**DOCUMENT**
┌──
This is it as far as IF blog.de in the Caribbean by ship is concerned until my next trip comes up.

RMD
(Translated by EG)

In this article, I will tell you about the second week of our cruise through the northern Caribbean on the MeinSchiff 4. In an earlier IF Blog Post, I wrote about my adventures from the first week of this trip, between December, 9th and 16th. Those first seven days were over on December, 16th with our arrival at Roatán in Honduras. We had explored the area on our own and had taken a long and beautiful walk along the Westbays.

From Roatán, we started the second week in the evening with a day at sea on December, 17th. Puerto Limón in Costa Rica was our first destination.

December, 18th – Puerto Limón – Costa Rica – – BOAT, BUS, ON FOOT
Arrival time 7:00 /departure time 22:00; organized trip

Today is the fourth Advent Sunday and we arrived in the beautiful and warm Costa Rica. We booked a one-day trip.

The first leg is by boat to the Tortuguero Channels and then up to the Varagua Rainforest by bus. We are lucky, because our guide is from Germany and her name is Susanne. As a young girl, Susanne got stuck in Costa Rica in 1981, where she married a Costa Rican. Consequently, she has spent 35 intense years in this special country. And there are quite some stories she can tell.

Today, she is a grandmother and lives in Costa Rica with her family. It is her true pleasure and happiness to feed the hens with her grandchildren.

Apart from that, she is active in organizations that promote environment protection and trying to make tourism beneficial for the local population. And she works as a guide for ship tourists.


I said we were lucky because there were three groups doing the same tour. The second one was listed as English-speaking – which meant it was only for people who actually understood English. Unfortunately, however, the guide of that group hardly spoke any English (and, of course, no German). The third group was “German speaking”. However, their guide hardly spoke any German (and no English at all).
└──
[Items listed in a dataset]
┌──
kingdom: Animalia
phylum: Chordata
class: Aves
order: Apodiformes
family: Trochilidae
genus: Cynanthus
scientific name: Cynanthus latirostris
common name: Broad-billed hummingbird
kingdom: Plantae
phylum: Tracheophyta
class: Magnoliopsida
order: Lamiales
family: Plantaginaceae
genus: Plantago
└──
┌──
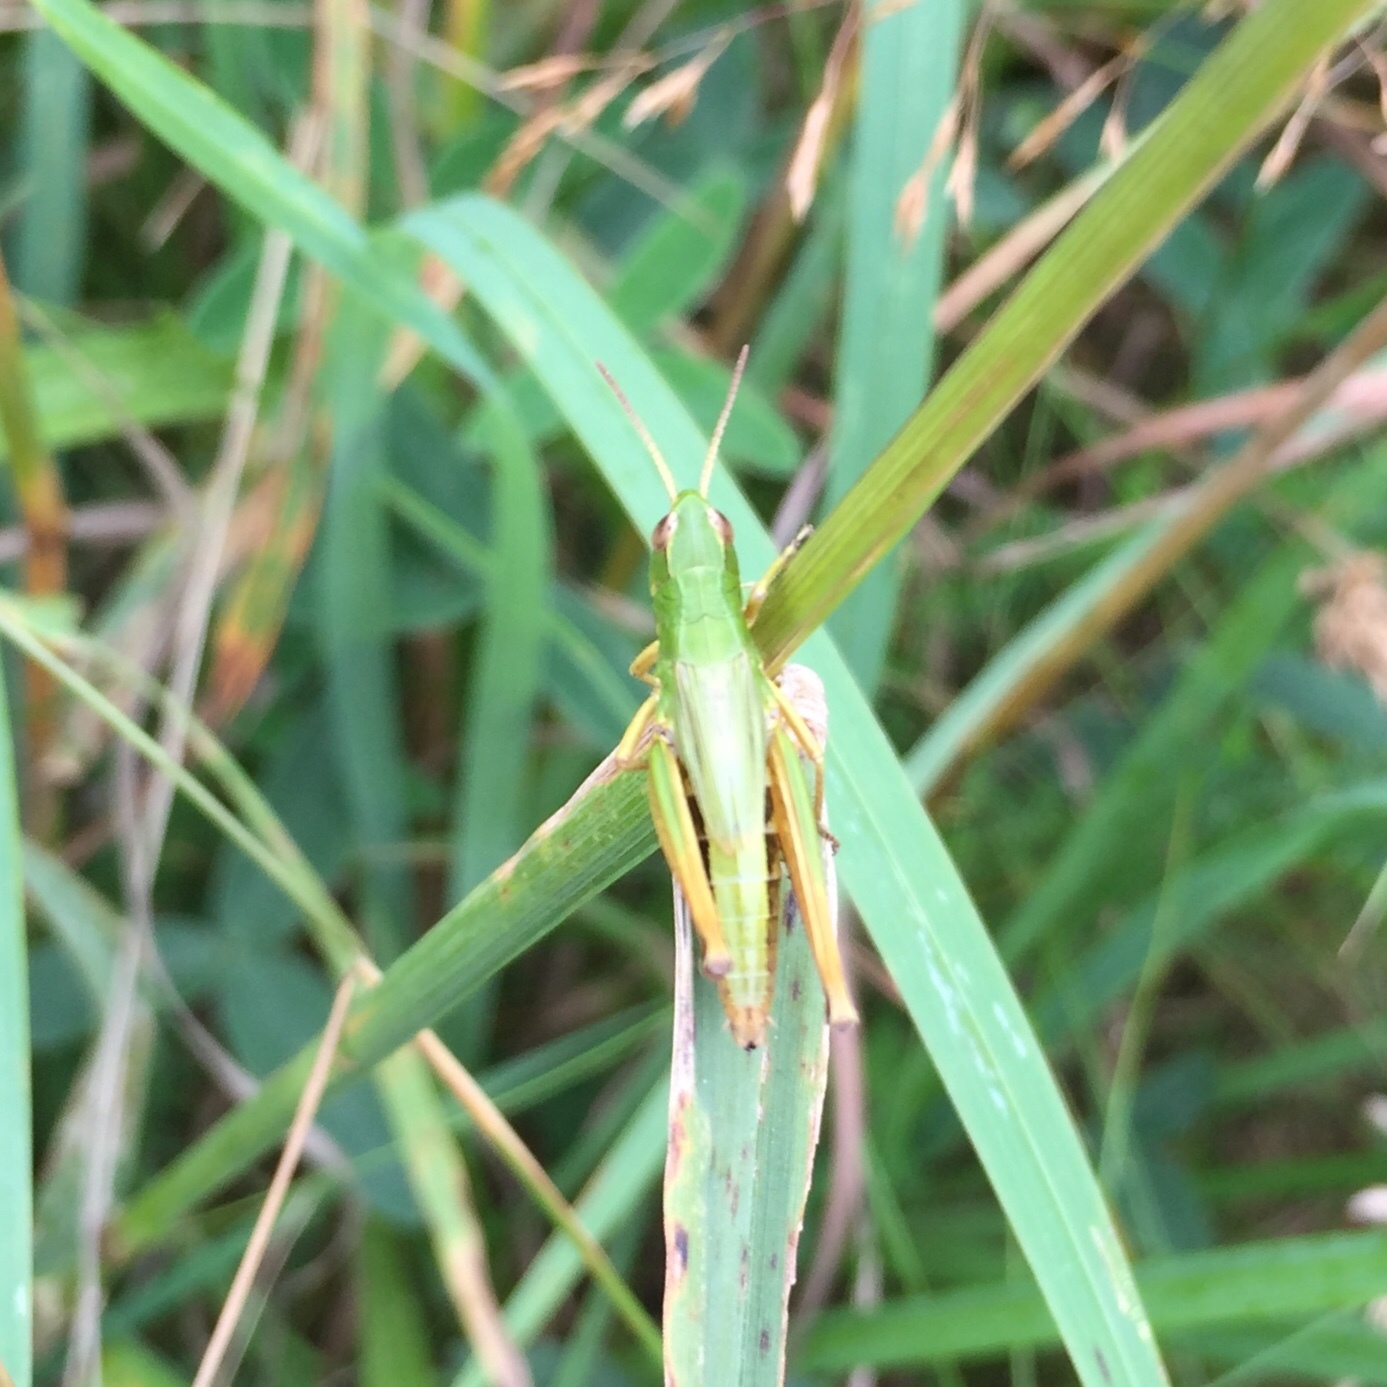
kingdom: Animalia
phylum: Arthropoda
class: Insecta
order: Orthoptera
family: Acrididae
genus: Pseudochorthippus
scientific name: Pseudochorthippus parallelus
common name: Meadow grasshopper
└──
**PROBLEMS**
A - Answer these questions from the cruise blog post:
(i) What is the name of the ship?
(ii) On what date did the first week of the cruise end?
(iii) In what year did the guide Susanne get stuck in Costa Rica?
B - According to the cruise blog post, why was the group lucky to have Susanne as its guide?
C - Write the next part of the cruise blog post, picking up after its final sentence.

**OUTPUTS BY TASK**
A -
(i) MeinSchiff 4
(ii) December 16th
(iii) 1981

B - Susanne is from Germany. Three groups were doing the same tour, and the guides of the other two hardly spoke the languages their groups were listed for. The "English-speaking" group's guide hardly spoke any English, and the "German speaking" group's guide hardly spoke any German.

C -
Bad news for nature …

This is a sad trip to the Tortuguero Channels, because what you see will soon no longer be …

The things Susanne told us about the Tortuguero Channels makes me rather sad. Costa Rica has a unique richness in species – perhaps due to its geographical position. Even from the boat, we can really appreciate it. You can see sloths with two or three toes, special water birds, crocodiles and much more, all of which we see at the riverbank. We admire the Mangrove Forests (Mangroven-Wälder) and understand how important they are for the eco system.

And then she tells us that this entire idyllic scenery will soon be no more, because at exactly this spot a new gigantic container terminal for the new and rather big industrial harbour will be built. And that the houses along the riverbanks are so dilapidated because the inhabitants have left the area a long time ago.

Apparently, the Costa Rican administration believes that such a gigantic infrastructure will be necessary in the future. Nobody really knows why. But that is irrelevant. And now, the big project will be realized after many years of protests, which means many hopes are shattered. It happens regardless of intense and international protest with many good arguments.

It was my general impression on this trip that most of the cranes in the harbours of Central America I saw seem to sleep an eternal “Big Sleep”. Even later, in Panama, which, as we know, is an important business and reloading point for merchandize, most of the cranes were idle.

But this seems how matters are on this world. Politics – pushed by lobbyists and industrial corporations – believe they can boost the local economy with huge infrastructure investments. And as soon as the things are built, they usually experience the great hang-over.

Intel produced many chips in Costa Rica. Now the Asians produce them. Who else? When all is said and done, countries such Costa Rica need tourism to survive. And tourism needs nature (incidentally, even in Panama, tourism does more for the economy than the cash cow Channel).

Regardless, the Costa Ricans are quite upbeat. They greet people with “Pura Vida“, which means something like “pure life”. Whenever people meet in Costa Rica, they tell each other “Pura Vida” and are happy. That is what I, too, will do in the future.

After the boat trip, we continue by bus to the Varagua rain forest. Even the trip by bus is an adventure. Through extremely bad and narrow streets with many sharp corners, the bus fights its extremely slow way up the hills. The bus driver exudes a serenity that is absolutely imperturbable. He gives no indication of impatience, regardless of the fact that, occasionally, this trip really makes you breathless.

As soon as we arrive at the top, our mood improves. Not only are we served a fair local meal, but it is also a beautiful place. The sheer nature experience of seeing the rainforest leaves us stunned.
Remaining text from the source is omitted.